Both Maddock and her husband, state Rep. Matt Maddock, R-Milford, spoke at the rally, according to a video from the Right Side Broadcasting Network posted to Facebook. Meshawn Maddock told the crowd, “We never stop fighting,” but did not expressly advocate entering the Capitol by force.

Matt Maddock told the crowd he was one of a group of state lawmakers from Michigan who wrote Vice President Mike Pence, urging him not to count Michigan’s electoral votes for Biden.

Neither responded to text messages or phone calls Wednesday, but Meshawn Maddock told the Free Press Monday she was organizing buses and expected thousands of Michiganders to join other Trump supporters from across the U.S. in converging near the Capitol.

“As a leader for Republicans in Michigan, I’m going to stand shoulder to shoulder with Americans that know voter fraud is real,” she said in a text message. “Voters no longer trust the system and we want people prosecuted. Now is not the time for summer soldiers and sunshine Patriots, now is the time for brave men to do the right thing.”

Weiser is a businessman, party fundraiser, and philanthropist who was appointed ambassador to Slovakia under President George W. Bush and chaired the state party during the 2010 and 2018 election cycles.

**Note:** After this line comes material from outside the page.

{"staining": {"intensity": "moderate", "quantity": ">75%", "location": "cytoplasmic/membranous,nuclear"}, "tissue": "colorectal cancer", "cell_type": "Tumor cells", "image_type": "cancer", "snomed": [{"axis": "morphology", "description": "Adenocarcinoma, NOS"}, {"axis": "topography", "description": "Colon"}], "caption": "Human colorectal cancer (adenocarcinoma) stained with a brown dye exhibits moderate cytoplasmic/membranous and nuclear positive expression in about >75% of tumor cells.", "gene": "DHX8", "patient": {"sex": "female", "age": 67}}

He did not respond to a Wednesday text message asking whether he had any concerns about Maddock serving as state co-chair, given Wednesday’s developments.

Cox confirmed to the Free Press she will not seek another term but did not respond to a question about Maddock.

“Over the Christmas holiday, I realized that while this has been the best job of my life it is time to move on,” Cox said in the email to party members. “But while I move on from the title, I will never move on from our party or principles we all fight for.”

Under Cox, Trump lost Michigan to Democrat Joe Biden Nov. 3 after narrowly winning the state in 2016 and Republican U.S. Senate candidate John James was defeated by incumbent U.S. Sen. Debbie Stabenow. But the party held its majority in the state House and won a competitive U.S. House race in western Michigan to succeed U.S. Rep. Justin Amash, who left the party over differences with Trump.

In her email, Cox thanked party volunteers. “Each time the bell rang, you got in the ring with me and fought your heart out for our party, for our state, for our nation, and for our children,” she said.

Story by Paul Egan and Clara Hendrickson, Detroit Free Press.